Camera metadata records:

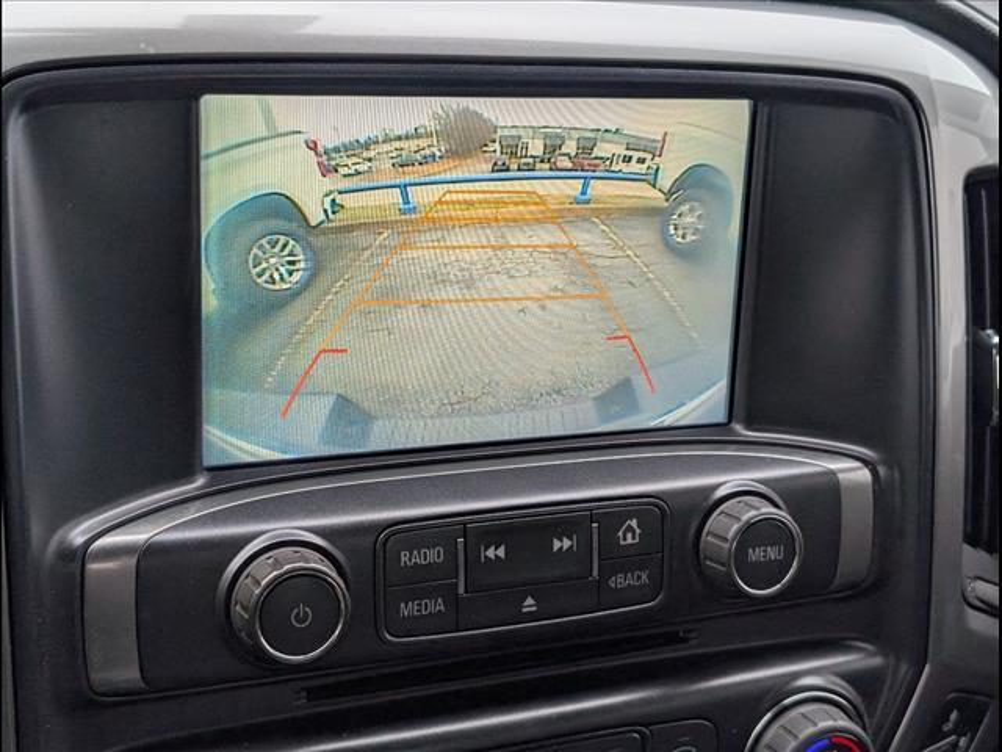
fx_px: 1418
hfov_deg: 38.9
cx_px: 501
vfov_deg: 29.7
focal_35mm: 49
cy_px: 376
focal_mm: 6.9
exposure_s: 1/192
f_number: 1.68
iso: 28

Problem: The answer should consist of all the records, duplicated exactly, with no images included.

Written solution:
fx_px: 1418
hfov_deg: 38.9
cx_px: 501
vfov_deg: 29.7
focal_35mm: 49
cy_px: 376
focal_mm: 6.9
exposure_s: 1/192
f_number: 1.68
iso: 28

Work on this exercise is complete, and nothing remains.